New genetic mechanism could lead to RNA therapies for mental health

Researchers at the Medical University of South Carolina (MUSC) have discovered a crucial genetic mechanism that helps the brain adapt to emotional experiences, potentially opening the door for RNA-based therapies to treat psychiatric disorders. The discovery, published in Science, sheds light on the genetic processes that influence how emotional experiences can lead to lasting changes in behaviour, which can become problematic in conditions such as depression or substance abuse.

The team, led by Dr Makoto Taniguchi, Dr Christopher Cowan, and Rose-Marie Akiki, focused their research on understanding how emotional experiences such as chronic stress and drug use result in changes in behaviour over time. Their findings suggest that a specific genetic structure, an RNA:DNA ‘sandwich’, plays a critical role in these adaptations.

“We hope to get better insights into how changes in the brain can lead to maladaptive changes in behaviour,” said Cowan. “We could also improve our fundamental understanding of how the brain works and how emotions and emotionally relevant experiences help to shape brain circuits.”

At the core of their discovery is a type of long non-coding RNA (lncRNA), known as long non-coding enhancer RNA (Inc-eRNA), which interacts with the regulatory region of genes to form structures called R-loops. These R-loops help control the activation of genes by bringing together key regions of a gene – the enhancer and promoter – enabling it to respond to external emotional stimuli.

The team focused on the gene NPAS4, which plays a role in stress-induced anhedonia (the inability to experience pleasure) and drug-induced relapse. Their study reveals the first evidence that R-loops are critical in regulating genes like NPAS4 in response to emotional experiences, offering new insights into how these experiences influence behaviour.

“By bringing the enhancer and promoter together in space and time, R-loops seem to be facilitating their interaction and driving the response to turn on a gene,” said Cowan.

The researchers used a preclinical model of mice to test their hypothesis. They found that blocking the formation of R-loops at the NPAS4 gene significantly reduced cocaine-seeking behaviour in the brain’s nucleus accumbens, and prevented stress-induced anhedonia when manipulated in the prefrontal cortex. These results suggest that R-loops at the NPAS4 gene are essential for the brain’s adaptation to emotional experiences, influencing behaviours linked to substance use and mood disorders. “You need a change in the genetic basis of how everything is working, what is being transcribed, what is being formed in the cell to form stronger neural circuits that underlie behaviour,” said Akiki.

The researchers also highlighted that these R-loops are highly conserved across species, pointing to their evolutionary importance.
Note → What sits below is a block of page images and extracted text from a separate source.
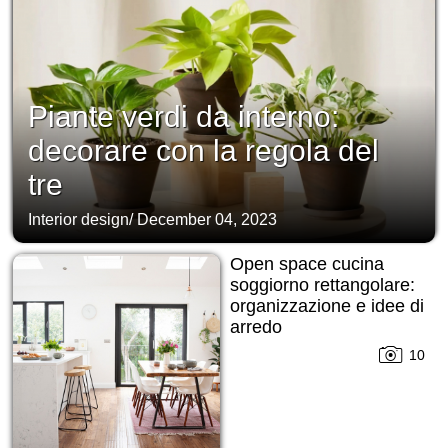
Piante verdi da interno:
decorare con la regola del
tre
Interior design
/
December 04, 2023
Open space cucina
soggiorno rettangolare:
organizzazione e idee di
arredo
10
Their work suggests that R-loops might play a broader role in how neural circuits adapt to stimuli, similar to their function in the immune system, where they help develop immunity. “We found that neurons, like immune cells, can respond to a stimulus through the formation of an R-loop,” explained Akiki.

The team’s ultimate goal is to explore how widespread this genetic mechanism is across different brain regions, and whether disruptions to it could contribute to psychiatric disorders. “This is a new way of thinking about how genes can be turned on,” said Cowan.

This discovery not only enhances our understanding of the brain’s response to emotional experiences but also has the potential to inform the development of RNA-based therapies that could treat psychiatric disorders, offering hope for more targeted treatments in the future.

This study was published in Science.